--- Source information ---

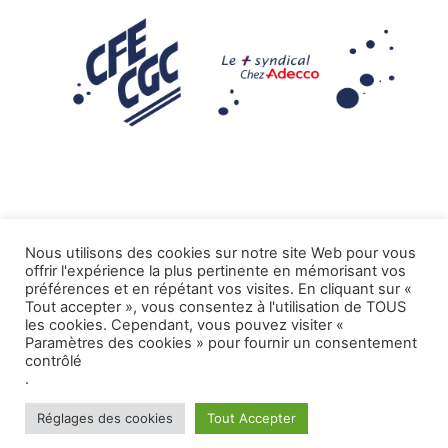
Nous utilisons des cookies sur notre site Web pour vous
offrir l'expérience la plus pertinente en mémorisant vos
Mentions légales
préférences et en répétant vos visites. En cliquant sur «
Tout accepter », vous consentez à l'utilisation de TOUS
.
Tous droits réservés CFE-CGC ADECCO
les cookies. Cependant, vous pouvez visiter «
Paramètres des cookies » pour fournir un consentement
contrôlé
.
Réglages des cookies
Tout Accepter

---
--- Source information ---

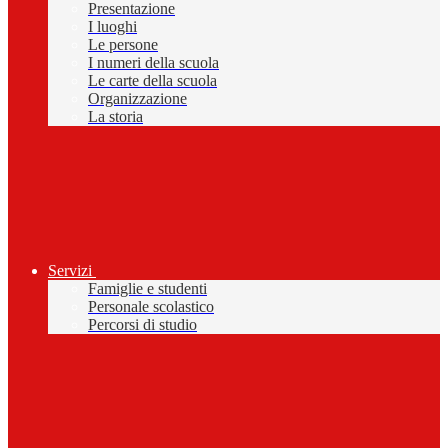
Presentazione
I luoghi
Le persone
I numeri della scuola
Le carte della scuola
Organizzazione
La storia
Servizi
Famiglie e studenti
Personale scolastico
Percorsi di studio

---

Filter the entries down to the lines with the word "vous" in them.

Nous utilisons des cookies sur notre site Web pour vous
Tout accepter », vous consentez à l'utilisation de TOUS
les cookies. Cependant, vous pouvez visiter «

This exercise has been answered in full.